图1是本发明实施例提供的可快速检测罗非鱼无乳链球菌的试剂盒示意图；

图中：1、试剂盒壳体；2、试剂盒内部组件；3、样品滴加区；4、结果显示区。

图2是本发明实施例提供的试剂盒内部组件示意图；

图中：5、底板；6、胶体金免疫层析试纸条；7、质控线；8检测线。

图3是本发明实施例提供的可快速检测罗非鱼无乳链球菌的试剂盒的制备方法流程图。

图4是本发明实施例提供的使用获取的罗非鱼非头部组织进行罗非鱼无乳链球菌的单克隆抗体的制备方法流程图。

图5是本发明实施例提供的将胶体金免疫层析试纸条置于壳体中的方法流程图。

具体实施方式

为了使本发明的目的、技术方案及优点更加清楚明白，以下结合实施例，对本发明进行进一步详细说明。应当理解，此处所描述的具体实施例仅仅用以解释本发明，并不用于限定本发明。

针对现有技术存在的问题，本发明提供了一种可快速检测罗非鱼无乳链球菌的试剂盒及其制备方法，下面结合附图对本发明作详细的描述。

※

把上面这段试剂盒说明中从“图中：5、底板；6、胶体金免疫层析试纸条；7、质控线；8检测线。”一直到“合附图对本发明作详细的描述。”的全部文字原样重抄一遍。

※

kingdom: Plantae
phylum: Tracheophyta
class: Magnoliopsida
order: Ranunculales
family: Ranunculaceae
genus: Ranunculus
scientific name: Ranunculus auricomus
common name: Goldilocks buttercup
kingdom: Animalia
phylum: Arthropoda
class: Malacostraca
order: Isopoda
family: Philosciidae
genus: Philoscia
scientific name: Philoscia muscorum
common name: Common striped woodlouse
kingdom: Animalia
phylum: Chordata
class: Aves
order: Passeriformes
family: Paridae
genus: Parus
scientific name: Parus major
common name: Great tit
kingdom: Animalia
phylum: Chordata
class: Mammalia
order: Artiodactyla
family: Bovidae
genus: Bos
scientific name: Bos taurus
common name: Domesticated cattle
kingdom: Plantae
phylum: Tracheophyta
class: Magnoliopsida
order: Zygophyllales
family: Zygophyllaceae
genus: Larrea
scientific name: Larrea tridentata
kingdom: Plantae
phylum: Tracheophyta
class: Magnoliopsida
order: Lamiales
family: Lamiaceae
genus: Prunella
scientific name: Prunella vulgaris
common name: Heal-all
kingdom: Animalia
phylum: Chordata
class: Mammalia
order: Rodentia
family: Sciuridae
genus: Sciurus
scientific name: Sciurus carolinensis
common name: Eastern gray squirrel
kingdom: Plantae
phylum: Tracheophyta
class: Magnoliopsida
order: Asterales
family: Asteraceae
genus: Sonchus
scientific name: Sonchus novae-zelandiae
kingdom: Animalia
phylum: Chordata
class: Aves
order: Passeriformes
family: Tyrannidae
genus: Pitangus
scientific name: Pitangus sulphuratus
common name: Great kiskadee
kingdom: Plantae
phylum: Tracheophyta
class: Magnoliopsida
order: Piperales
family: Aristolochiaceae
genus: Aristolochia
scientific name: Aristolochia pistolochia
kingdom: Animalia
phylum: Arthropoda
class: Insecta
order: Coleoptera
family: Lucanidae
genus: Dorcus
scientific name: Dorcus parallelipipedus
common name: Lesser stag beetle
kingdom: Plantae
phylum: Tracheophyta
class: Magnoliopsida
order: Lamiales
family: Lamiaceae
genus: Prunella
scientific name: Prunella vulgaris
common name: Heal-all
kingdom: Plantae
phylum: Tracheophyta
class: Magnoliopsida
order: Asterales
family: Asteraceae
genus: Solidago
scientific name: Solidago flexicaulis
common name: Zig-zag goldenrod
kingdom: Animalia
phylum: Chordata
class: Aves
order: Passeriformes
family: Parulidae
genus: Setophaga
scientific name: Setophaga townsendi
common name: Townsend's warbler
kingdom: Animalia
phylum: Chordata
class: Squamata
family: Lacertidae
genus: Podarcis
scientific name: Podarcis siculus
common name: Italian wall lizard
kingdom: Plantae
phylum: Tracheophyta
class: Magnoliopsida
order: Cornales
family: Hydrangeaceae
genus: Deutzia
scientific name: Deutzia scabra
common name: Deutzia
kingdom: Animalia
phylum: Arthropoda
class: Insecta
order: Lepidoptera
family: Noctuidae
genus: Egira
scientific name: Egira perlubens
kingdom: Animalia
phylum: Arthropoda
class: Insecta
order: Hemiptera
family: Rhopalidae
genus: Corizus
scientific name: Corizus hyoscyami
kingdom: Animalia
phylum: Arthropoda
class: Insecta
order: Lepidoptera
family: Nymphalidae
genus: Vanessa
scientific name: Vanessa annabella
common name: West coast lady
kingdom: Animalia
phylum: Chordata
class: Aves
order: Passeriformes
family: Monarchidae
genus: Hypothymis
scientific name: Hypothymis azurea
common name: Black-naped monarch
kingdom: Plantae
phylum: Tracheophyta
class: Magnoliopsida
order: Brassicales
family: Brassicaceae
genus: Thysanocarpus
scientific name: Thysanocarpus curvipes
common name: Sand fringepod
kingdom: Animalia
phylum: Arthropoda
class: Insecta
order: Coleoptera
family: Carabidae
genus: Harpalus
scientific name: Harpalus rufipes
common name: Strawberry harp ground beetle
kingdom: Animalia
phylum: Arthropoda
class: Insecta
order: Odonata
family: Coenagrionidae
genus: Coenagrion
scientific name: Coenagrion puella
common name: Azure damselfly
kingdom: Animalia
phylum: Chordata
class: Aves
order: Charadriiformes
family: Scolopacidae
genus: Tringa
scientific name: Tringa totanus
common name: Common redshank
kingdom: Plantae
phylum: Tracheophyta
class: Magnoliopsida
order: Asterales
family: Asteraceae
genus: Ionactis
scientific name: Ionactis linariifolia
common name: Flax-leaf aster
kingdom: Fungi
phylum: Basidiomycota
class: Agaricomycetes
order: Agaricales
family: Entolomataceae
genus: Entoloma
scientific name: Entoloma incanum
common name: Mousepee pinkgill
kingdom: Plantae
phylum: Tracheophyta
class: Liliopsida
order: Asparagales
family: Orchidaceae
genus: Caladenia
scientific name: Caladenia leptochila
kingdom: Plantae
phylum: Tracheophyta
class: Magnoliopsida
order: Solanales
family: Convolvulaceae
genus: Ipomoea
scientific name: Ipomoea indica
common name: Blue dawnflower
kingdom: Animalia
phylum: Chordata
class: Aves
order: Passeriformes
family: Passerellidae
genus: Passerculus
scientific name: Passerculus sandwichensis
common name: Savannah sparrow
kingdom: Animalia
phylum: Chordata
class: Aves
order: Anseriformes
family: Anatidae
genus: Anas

※

答案 =
图中：5、底板；6、胶体金免疫层析试纸条；7、质控线；8检测线。

图3是本发明实施例提供的可快速检测罗非鱼无乳链球菌的试剂盒的制备方法流程图。

图4是本发明实施例提供的使用获取的罗非鱼非头部组织进行罗非鱼无乳链球菌的单克隆抗体的制备方法流程图。

图5是本发明实施例提供的将胶体金免疫层析试纸条置于壳体中的方法流程图。

具体实施方式

为了使本发明的目的、技术方案及优点更加清楚明白，以下结合实施例，对本发明进行进一步详细说明。应当理解，此处所描述的具体实施例仅仅用以解释本发明，并不用于限定本发明。

针对现有技术存在的问题，本发明提供了一种可快速检测罗非鱼无乳链球菌的试剂盒及其制备方法，下面结合附图对本发明作详细的描述。